练习说明: 请修改下列全部记录，把其中的“images”换成“frames”，其余部分保持原样。答案中不要包含图片。

[已保存的数据条目]
◆ ◆ ◆ ◆
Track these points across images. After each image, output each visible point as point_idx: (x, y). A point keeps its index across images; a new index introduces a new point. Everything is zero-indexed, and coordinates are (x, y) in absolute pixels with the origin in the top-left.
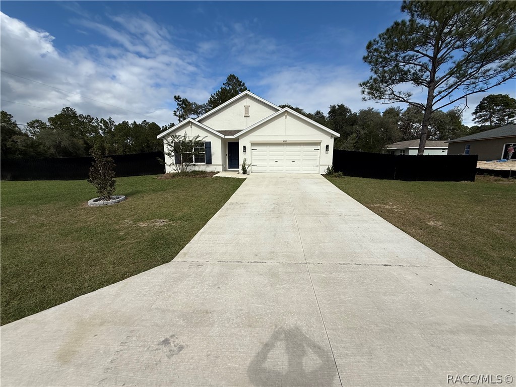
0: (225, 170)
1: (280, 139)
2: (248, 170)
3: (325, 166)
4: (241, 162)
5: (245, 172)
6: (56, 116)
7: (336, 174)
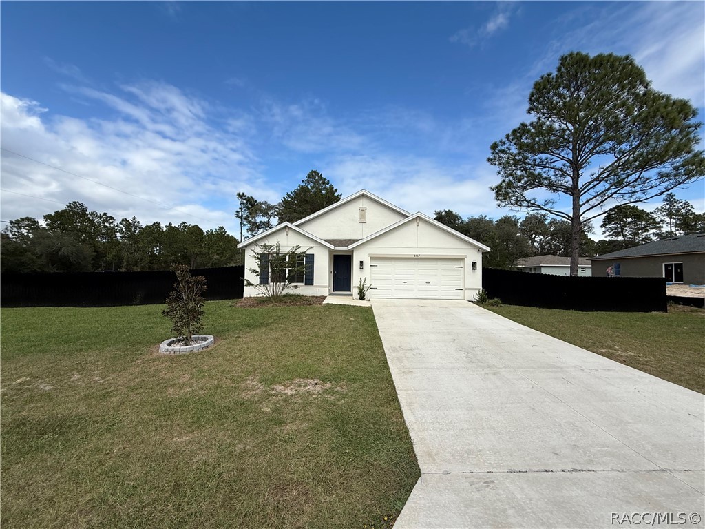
◆ ◆ ◆ ◆
参考答案:
Track these points across frames. After each image, output each visible point as point_idx: (x, y). A point keeps its index across frames; a new index introduces a new point. Everything is zero-indexed, and coordinates are (x, y) in absolute pixels with the origin in the top-left.
0: (225, 170)
1: (280, 139)
2: (248, 170)
3: (325, 166)
4: (241, 162)
5: (245, 172)
6: (56, 116)
7: (336, 174)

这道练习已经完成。